The eighth annual conference on Large Hadron Collider Physics (LHCP2020) is one of the important conferences for physics at the LHC. Originally planned to take place in Paris, LHCP is operating as a fully virtual conference this year. The CMS Collaboration has released over 22 new results for LHCP2020. The data collected by the CMS experiment in 2015 through 2018, during LHC Run 2, is proving to be an extremely fruitful source of physics results, with new analyses and techniques continuously being developed and allowing refinement of existing results on a more extensive dataset.
One of the highlights for LHCP2020 are searches for the rare, simultaneous production of multiple W and Z bosons. These events with three heavy gauge bosons have been observed at the LHC with a combined five-sigma observation of VVV production (where V can be either a W or Z boson) that included the evidence for WWW and WWZ production, individually. The study of vector-boson-scattering, where W and Z bosons are produced with two forward jets, has led to the CMS evidence in the ZZ channel. Another first observation reported at LHCP2020 is the production of a W boson and photon in this production mode. The study of vector-boson scattering is an essential step in the understanding of electroweak symmetry breaking, the physics mechanism that is connected to the Higgs boson. These rare and complementary production modes provide essential input on how the Standard Model and the mechanism of electroweak symmetry breaking behave at a high energy scale.
The interactions of many massive bosons also provide important constraints on the four-boson interaction strength, the so-called quartic gauge coupling, which has substantial sensitivity to virtual corrections by new particles. Many other new results on the physics of the W and Z boson have been presented, including the total and fiducial WW boson differential cross sections that provide an interpretation in terms of the Standard Model Effective Field Theory parameters, and precision measurements of the Z/gamma differential cross section in events where these particles are associated with jets.
In the flavour sector, the CMS Collaboration has announced the first observation of the decay of the B0s meson to the X(3872) and phi meson. The X(3872) particle is currently under intense study by many experiments. Its nature is still unclear, with hypotheses including a tetraquark or a molecular state of two D mesons explaining the resonance. This is the first time X(3872) is observed in the decay of a neutral Bs meson, a particle containing a bottom quark and strange quark, providing essential input to the nature of this mysterious resonance. A refined measurement of the double resonance interpreted as the Bc+(2S) and Bc∗+(2S) particles has also been released for LHCP2020, providing more information on the relative contributions of the two particles after their first observation in 2019 by the CMS Collaboration.

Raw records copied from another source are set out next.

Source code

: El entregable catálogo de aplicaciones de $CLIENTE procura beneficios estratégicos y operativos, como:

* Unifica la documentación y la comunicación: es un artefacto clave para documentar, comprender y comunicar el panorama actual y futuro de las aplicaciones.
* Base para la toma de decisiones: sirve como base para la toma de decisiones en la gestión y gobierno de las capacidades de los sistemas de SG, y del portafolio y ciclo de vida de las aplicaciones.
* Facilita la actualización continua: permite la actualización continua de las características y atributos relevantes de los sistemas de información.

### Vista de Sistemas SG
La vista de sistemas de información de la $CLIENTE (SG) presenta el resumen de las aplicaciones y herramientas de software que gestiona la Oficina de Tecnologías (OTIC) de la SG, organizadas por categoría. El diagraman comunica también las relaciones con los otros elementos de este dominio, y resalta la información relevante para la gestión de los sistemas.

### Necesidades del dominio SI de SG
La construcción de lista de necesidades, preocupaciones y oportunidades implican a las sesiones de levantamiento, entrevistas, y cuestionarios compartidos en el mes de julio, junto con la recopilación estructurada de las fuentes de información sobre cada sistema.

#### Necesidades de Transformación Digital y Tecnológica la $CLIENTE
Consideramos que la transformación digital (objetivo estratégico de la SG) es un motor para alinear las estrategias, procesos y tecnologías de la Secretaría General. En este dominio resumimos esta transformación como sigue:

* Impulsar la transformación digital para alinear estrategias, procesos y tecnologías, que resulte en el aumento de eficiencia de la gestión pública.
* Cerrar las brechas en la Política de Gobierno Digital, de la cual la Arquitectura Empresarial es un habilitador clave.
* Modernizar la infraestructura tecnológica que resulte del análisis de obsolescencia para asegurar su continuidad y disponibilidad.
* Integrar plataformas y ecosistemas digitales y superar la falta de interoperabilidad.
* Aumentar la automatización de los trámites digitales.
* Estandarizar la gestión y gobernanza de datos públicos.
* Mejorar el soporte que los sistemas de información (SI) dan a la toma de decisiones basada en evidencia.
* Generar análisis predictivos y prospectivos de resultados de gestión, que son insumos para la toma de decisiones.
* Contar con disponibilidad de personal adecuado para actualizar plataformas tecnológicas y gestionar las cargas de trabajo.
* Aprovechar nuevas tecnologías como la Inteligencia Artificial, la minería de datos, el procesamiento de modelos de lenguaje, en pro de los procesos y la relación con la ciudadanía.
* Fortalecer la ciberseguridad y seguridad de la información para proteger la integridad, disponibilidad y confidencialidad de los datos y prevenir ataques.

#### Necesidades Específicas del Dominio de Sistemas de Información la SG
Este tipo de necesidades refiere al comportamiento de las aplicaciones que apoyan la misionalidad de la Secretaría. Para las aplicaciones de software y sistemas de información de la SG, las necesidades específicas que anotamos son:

The physics of the top quark is, as always, a fruitful field for the ever-increasing precise study of the Standard Model and new analysis techniques. CMS physicists have expanded the knowledge of top quark pair differential cross sections to the boosted regime at particle and parton level, providing crucial information on the understanding of the kinematic behaviour of the heaviest known elementary particle. A new measurement of the top quark Yukawa coupling from top quark kinematic distributions in the dilepton final state has also been released.
The study of the Higgs particle is a dynamic topic, with new results by the CMS Collaboration on the production of Higgs bosons at large Lorentz boosts, including differential cross sections. Another new result sets limits on the extremely rare decay of the Higgs particle into a Z boson together with a rho or phi meson. Searches for additional Higgs bosons have also been presented, including first such bounds for a heavy Higgs boson decaying to two light pseudoscalar Higgs bosons. The Higgs has also been studied in its decay to low-mass dilepton pairs, providing an interpretation in dark photon and axion models.
A powerful search for long-lived particles decaying to jets has been shown first at LHCP2020. This analysis sets competitive limits in a large range of models predicting displaced hadronic signatures at the LHC. New searches for supersymmetric top quark partners and gluino cascade decays into boosted hadronic Z bosons and missing transverse momentum have also been released for LHCP2020. Also in the case where the new physics model is not known, CMS physicists ensure that no stone is left unturned with the Model Unspecific Search in CMS (MUSiC) that has shown limits for the first time on the data collected in 2016.
Other important results released for the LHCP2020 conference include new tunes for the Herwig event simulation program that is essential for most other LHC results and multiple new measurements of the Z boson in lead-lead and lead-proton collisions. A new result combines data from the CMS and TOTEM experiments and studies the strong interaction in LHC proton-proton collisions where the protons do not necessarily fracture into many particles, probing the hard colour-singlet exchange in dijet events with a large rapidity gap and with or without a leading proton.
Despite the challenging times that the COVID-19 constraints create for society, the extremely diverse and high-quality physics results presented at the LHCP2020 conference are evidence of the resilience of the CMS Collaboration under demanding circumstances. There are still many mysteries to be uncovered in the LHC data, and the new results show that the CMS Collaboration is set to produce precise and novel results with the large dataset expected for LHC Run 3 and the High Luminosity LHC.